Alerts and Updates

New Jersey Tax Sale Law Gives Purchaser of a Tax Sale Certificate a Tax Lien on the Underlying Property

June 30, 2014

The court found that as a matter of legislative intent, a tax sale certificate secures the obligation to pay municipal taxes, thus creating a tax lien.

The New Jersey Supreme Court, in In re: Princeton Office Park, L.P. v. Plymouth Park Tax Services, LLC, determined that under the Tax Sale Law, N.J.S.A. §§ 54:5-1 to -137, a purchaser of a tax sale certificate acquires a tax lien, not a lien securing the property owner's obligation to pay the amount owing to redeem the certificate. New Jersey law has long recognized that a purchaser of a tax sale certificate acquires a lien, but the particular type of lien acquired had not been plainly specified before the decision in this case.

In Princeton Office Park, a corporate property owner became severely delinquent on its tax payments, resulting in a public auction of its municipal tax liens. At auction, a purchaser made the winning bid and was issued a tax sale certificate. The issuance of the tax sale certificate set the amount the property owner could pay to redeem the certificate, and under New Jersey tax law, this redemption amount accrued interest at a rate of 18 percent.

The property owner did not redeem the certificate, and after two years, the purchaser initiated a tax lien foreclosure action. While this action was pending, the property owner filed for bankruptcy. Under the Bankruptcy Code, when a Bankruptcy Court formulates a reorganization plan, it must determine the rate of interest for a "tax claim" by reference to nonbankruptcy law; it cannot use its discretion to reduce the interest rate for "tax claims." In contrast, a Bankruptcy Court may reduce the interest rate for other liens that are not classified as "tax claims." In this case, the Bankruptcy Court considered the purchaser's lien not to be a "tax claim" and thus reduced the 18-percent interest rate to 6 percent. The purchaser objected, contending that the lien it acquired from the tax sale certificate was a tax lien, and that the Bankruptcy Court could not reduce the interest rate for its lien.
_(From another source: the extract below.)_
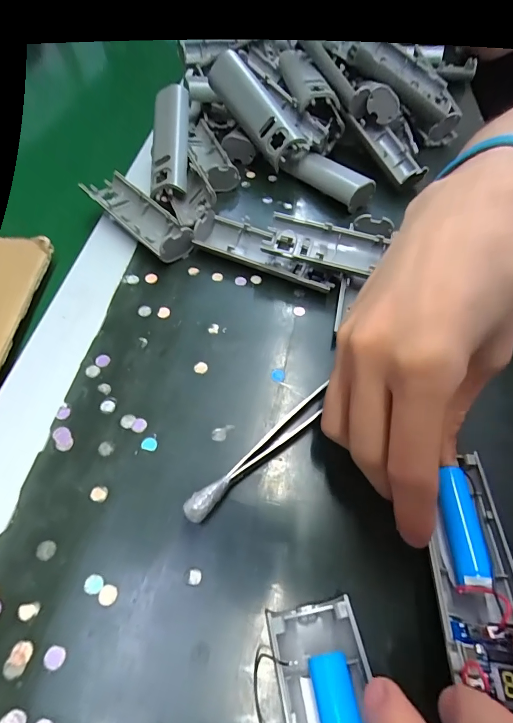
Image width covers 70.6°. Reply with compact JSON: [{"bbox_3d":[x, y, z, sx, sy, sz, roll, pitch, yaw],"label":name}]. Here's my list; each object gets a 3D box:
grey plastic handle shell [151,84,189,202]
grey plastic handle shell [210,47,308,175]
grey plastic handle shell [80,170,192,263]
[{"bbox_3d":[-0.070,-0.177,0.297,0.030,0.020,0.103,-2,76,1],"label":"grey plastic handle shell"},{"bbox_3d":[-0.001,-0.214,0.306,0.030,0.025,0.100,-33,84,-15],"label":"grey plastic handle shell"},{"bbox_3d":[-0.090,-0.113,0.277,0.033,0.018,0.114,-37,66,-22],"label":"grey plastic handle shell"}]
The Bankruptcy Court and U.S. District Court for the District of New Jersey both found that the underlying obligation secured by the purchaser's lien was not the obligation to pay taxes to the municipality, but was instead the property owner's obligation to pay the redemption amount to the purchaser.

On appeal via a certified question from the U.S. Court of Appeals for the Third Circuit, the New Jersey Supreme Court rejected the lower court's ruling. The court found that as a matter of legislative intent, a tax sale certificate secures the obligation to pay municipal taxes, thus creating a tax lien. The Tax Sale Law was intended to aid municipalities in raising revenue by making tax sale certificates an attractive investment. Under the Tax Sale Law, when a property owner becomes delinquent on taxes, the municipality obtains a continuous lien on the land. Subsequently, when a tax sale is held to enforce that municipal lien, the lien passes to the purchaser through issuance of the tax sale certificate, and the purchaser acquires an interest in the tax and in the municipal lien for that tax. The language of the Tax Sale Law itself enforces this interpretation, as it uses the term "tax lien certificate" as an alternative for "tax sale certificate." Additionally, the Tax Sale Law states that a property owner's tax delinquency survives the sale of a tax sale certificate.

The holding in this case appears to be a positive development for municipalities in New Jersey and purchasers of New Jersey tax sale certificates. Tax sale certificates have become a more attractive investment vehicle because they create tax liens that are not subject to interest rate reduction by bankruptcy courts, providing more security to purchasers. Because of this protection, investors may be more interested in purchasing tax sale certificates, and municipalities may raise more revenue. For banks and other parties with non-tax liens, however, this holding may be a negative development. Because it requires that tax sale certificate holders receive the statutorily determined interest rate in bankruptcy proceedings, other lien holders' interests rates might be reduced by a greater amount than the Bankruptcy Court would otherwise have determined in order to compensate for the additional amount owing to the tax lien holders. By making tax sale certificates more attractive, the holding also may create more competition for the certificates.